Solve the equation $\left(\mathrm x-5\right)\left(\mathrm x-6\right)=\dfrac{25}{24^2}$ for x.

Answer 1

Hint: This equation can be solved easily be using the quadratic formula which is given by the formula-
$\dfrac{-\mathrm b\pm\sqrt{\mathrm b^2-4\mathrm{ac}}}{2\mathrm a}$
Here, a, b, c are constants and the equation is of the form ${ax}^{2}+{bx}+{c}=0$.

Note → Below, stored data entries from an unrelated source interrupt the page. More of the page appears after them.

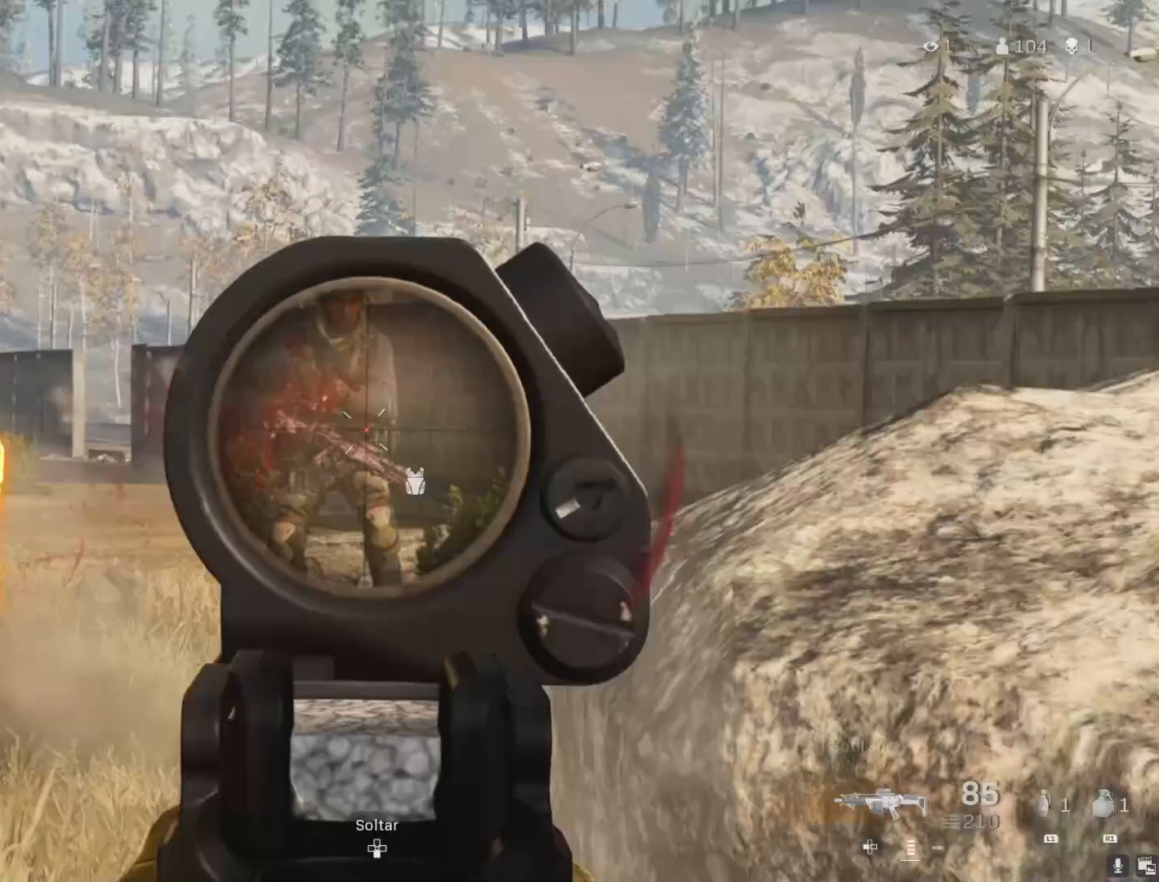
{"buttons": ["L2", "R2"], "left_stick": "up-left", "right_stick": "down-right", "events": [[17, "R3", "up"], [83, "right_stick", "down-right"], [133, "left_stick", "up-right"], [350, "left_stick", "up-left"]]}
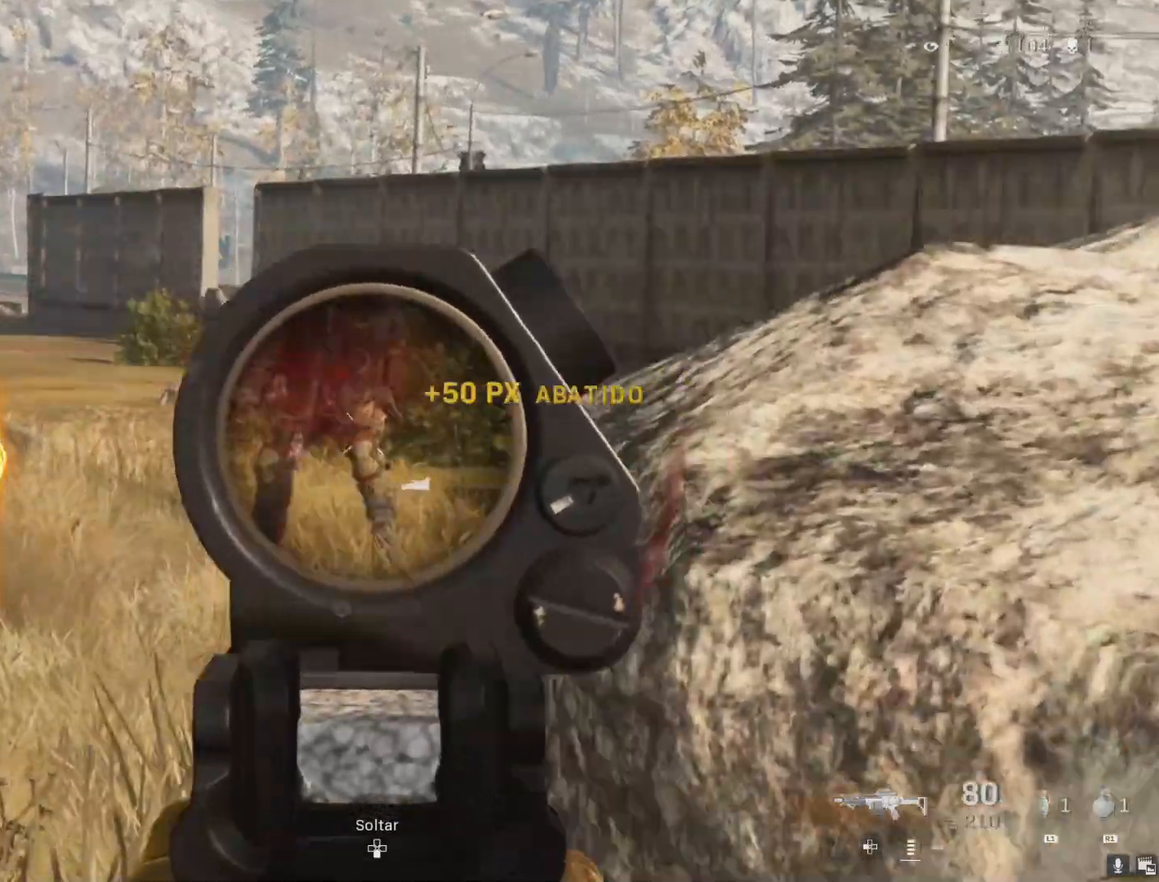
{"buttons": ["L2", "R2"], "left_stick": "up", "right_stick": "center", "events": [[83, "right_stick", "left"], [133, "right_stick", "center"], [150, "left_stick", "up"], [183, "R2", "up"], [200, "L2", "up"], [200, "right_stick", "down"], [350, "L3", "down"], [350, "right_stick", "center"], [450, "L3", "up"], [500, "L2", "down"], [500, "R2", "down"]]}
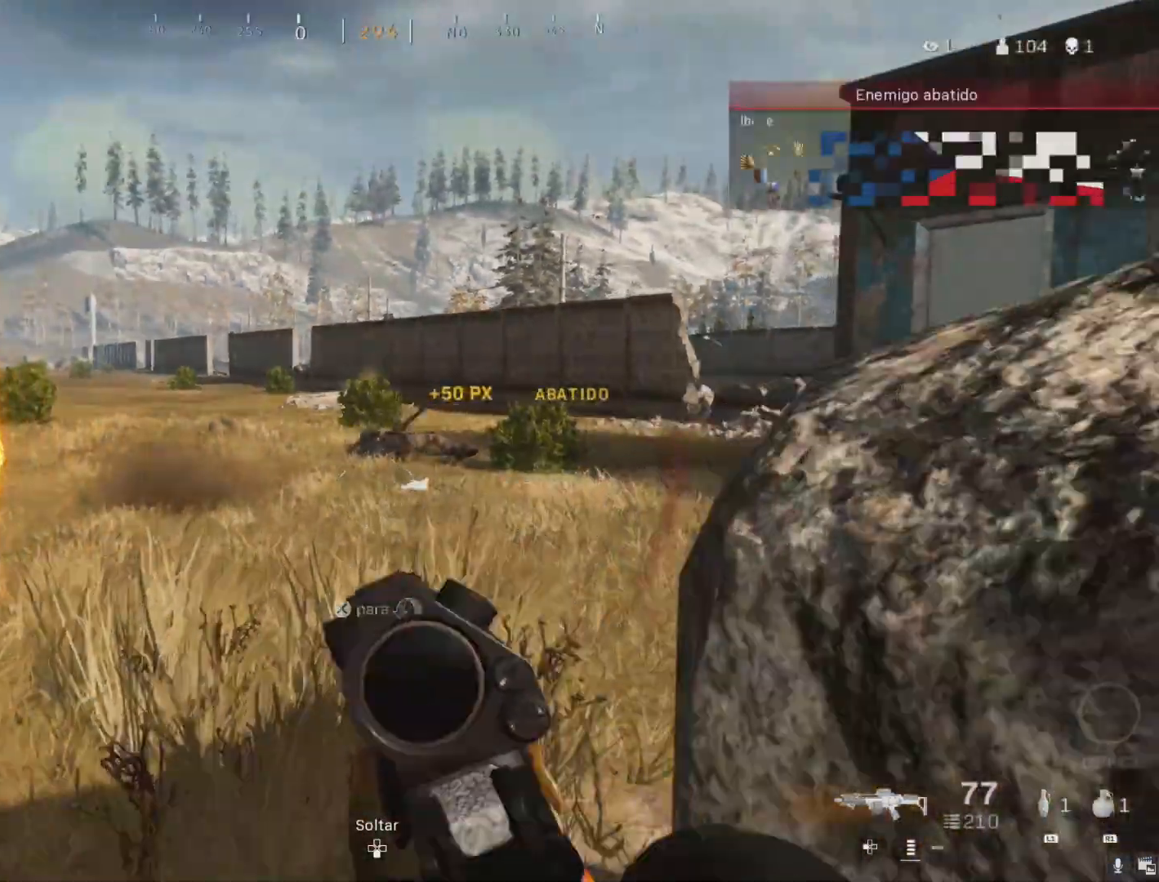
{"buttons": ["L2"], "left_stick": "center", "right_stick": "left", "events": [[100, "R2", "up"], [117, "left_stick", "up-left"], [183, "right_stick", "down"], [350, "right_stick", "left"], [500, "left_stick", "center"]]}
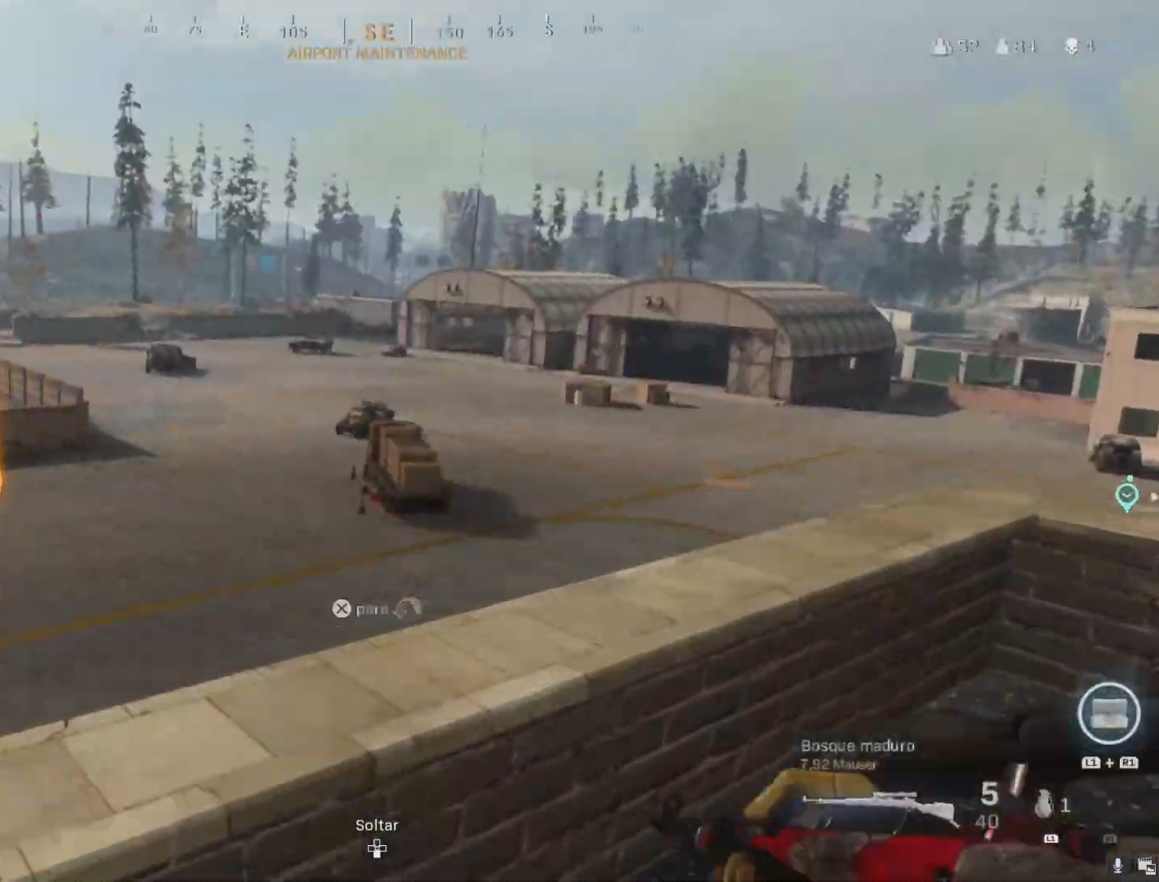
{"buttons": ["L2"], "left_stick": "up-left", "right_stick": "down", "events": [[33, "right_stick", "center"], [183, "left_stick", "down-right"], [400, "right_stick", "down-left"], [417, "left_stick", "up-left"], [500, "right_stick", "down"]]}
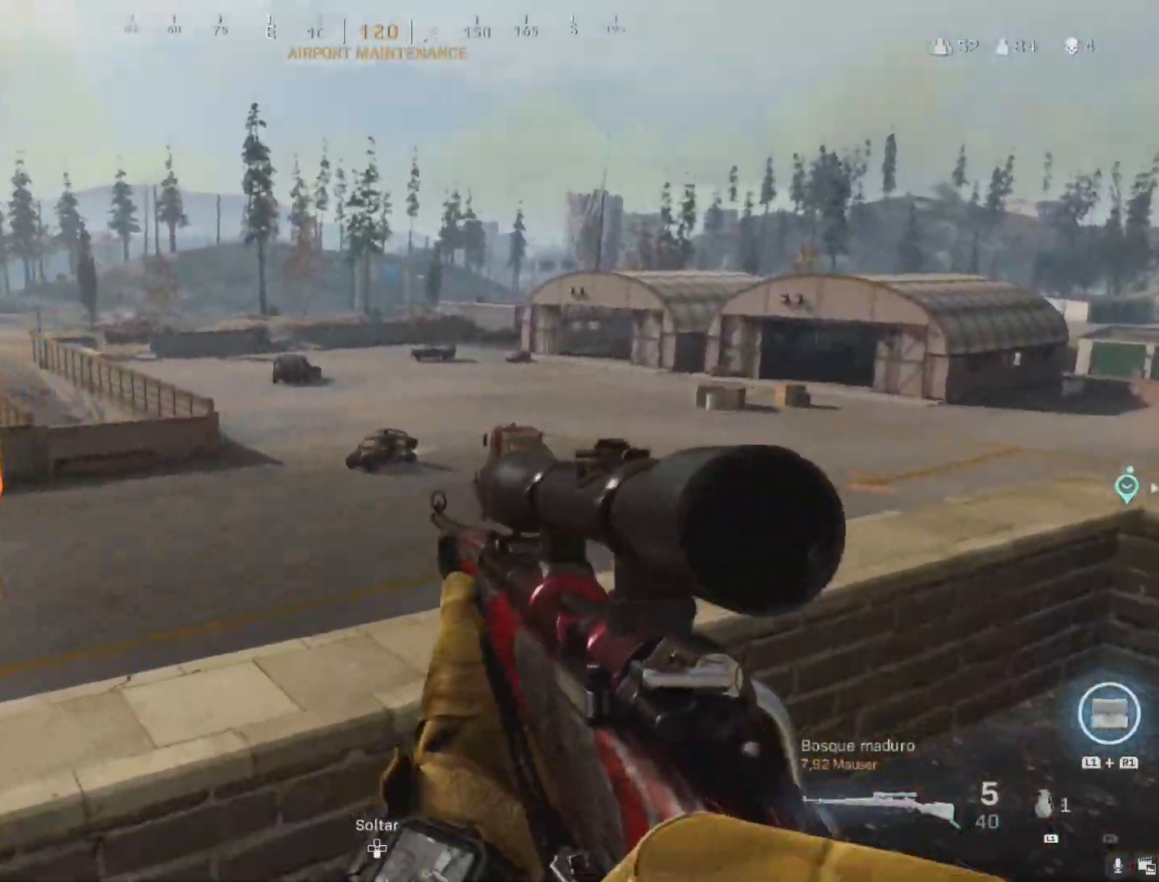
{"buttons": ["L2"], "left_stick": "center", "right_stick": "left", "events": [[100, "left_stick", "center"], [133, "right_stick", "center"], [233, "right_stick", "left"]]}
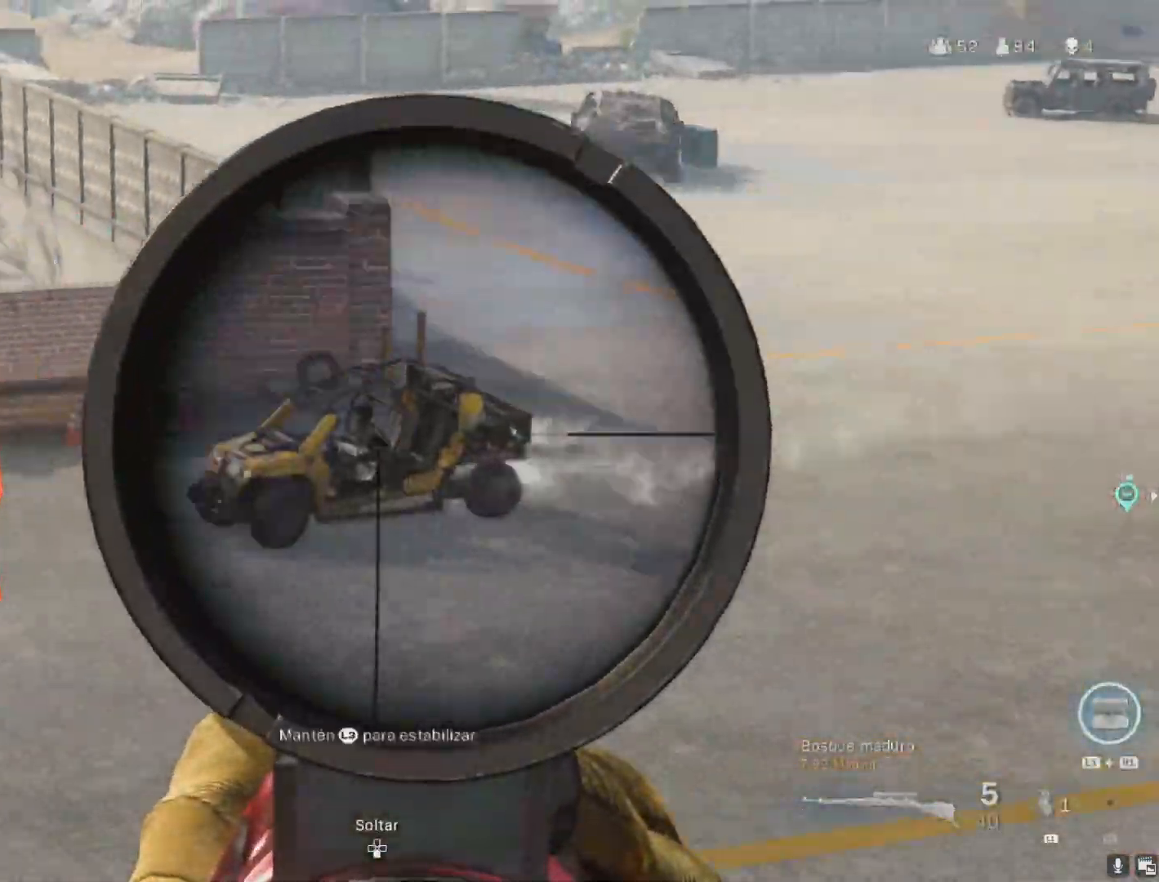
{"buttons": ["L2"], "left_stick": "center", "right_stick": "left", "events": []}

Complete step-by-step answer:
This equation can be solved by first converting it into general form and then applying quadratic formula.
$\left(\mathrm x-5\right)\left(\mathrm x-6\right)=\dfrac{25}{24^2}\\\mathrm{Let}\;\mathrm x-6\;=\;\mathrm p,\mathrm{then}\;\mathrm x-5=\mathrm p+1\\\mathrm{Let}\;\;\mathrm q=\dfrac5{24},\;\mathrm{then}\;\mathrm q^2=\dfrac{25}{24^2}\\\mathrm{The}\;\mathrm{equation}\;\mathrm{becomes}-\\\mathrm p\left(\mathrm p+1\right)=\mathrm q^2\\\mathrm p^2+\mathrm p-\mathrm q^2=0\\$
This is a quadratic equation in p. We can solve this simpler equation for p and then find the corresponding values of x.
Using the quadratic formula
$\dfrac{-\mathrm b\pm\sqrt{\mathrm b^2-4\mathrm{ac}}}{2\mathrm a}$
                             ,
$\Rightarrow \mathrm p=\dfrac{-1\pm\sqrt{1^2-4\times1\times\left(-\mathrm q^2\right)}}2\\\mathrm p=\dfrac{-1\pm\sqrt{1+4\mathrm q^2}}2\\\mathrm \Rightarrow p=\dfrac{-1\pm\sqrt{1+4\times{\displaystyle\dfrac{25}{576}}}}2\\\mathrm \Rightarrow p=\dfrac{-1\pm\sqrt{1+{\displaystyle\dfrac{25}{144}}}}2=\dfrac{-1\pm\sqrt{\displaystyle\dfrac{169}{144}}}2=\dfrac{-1\pm{\displaystyle\dfrac{13}{12}}}2\\\mathrm \Rightarrow p=\dfrac1{24},\;-\dfrac{25}{24}\\$
We assumed that p = x - 6, so the values for x will be-
x = p + 6
$\mathrm x=\;\dfrac1{24}+6=\dfrac{145}{24}\\\mathrm x=-\dfrac{25}{24}+6=\dfrac{119}{24}$
These are the required values of x.

Note: There is an alternative and shorter method to solve this problem. This can be done by splitting the term method.
Let x - 6 = a, so x - 5 = a + 1
Equation can be written as-
$\Rightarrow a\left(a+1\right)=\dfrac{25}{24\times24}\\a\left(a+1\right)=\dfrac1{24}\times\left(\dfrac{24+1}{24}\right)\\a\left(a+1\right)=\dfrac1{24}\left(1+\dfrac1{24}\right)\\$

$a^2+a-\dfrac1{24}\left(1+\dfrac1{24}\right)=0\\a^2-\left(1+\dfrac1{24}\right)a+\dfrac1{24}a-\dfrac1{24}\left(1+\dfrac1{24}\right)=0\\\left(a+\dfrac1{24}\right)\left(a-\dfrac{25}{24}\right)=0$
From these values of a find the corresponding values of x.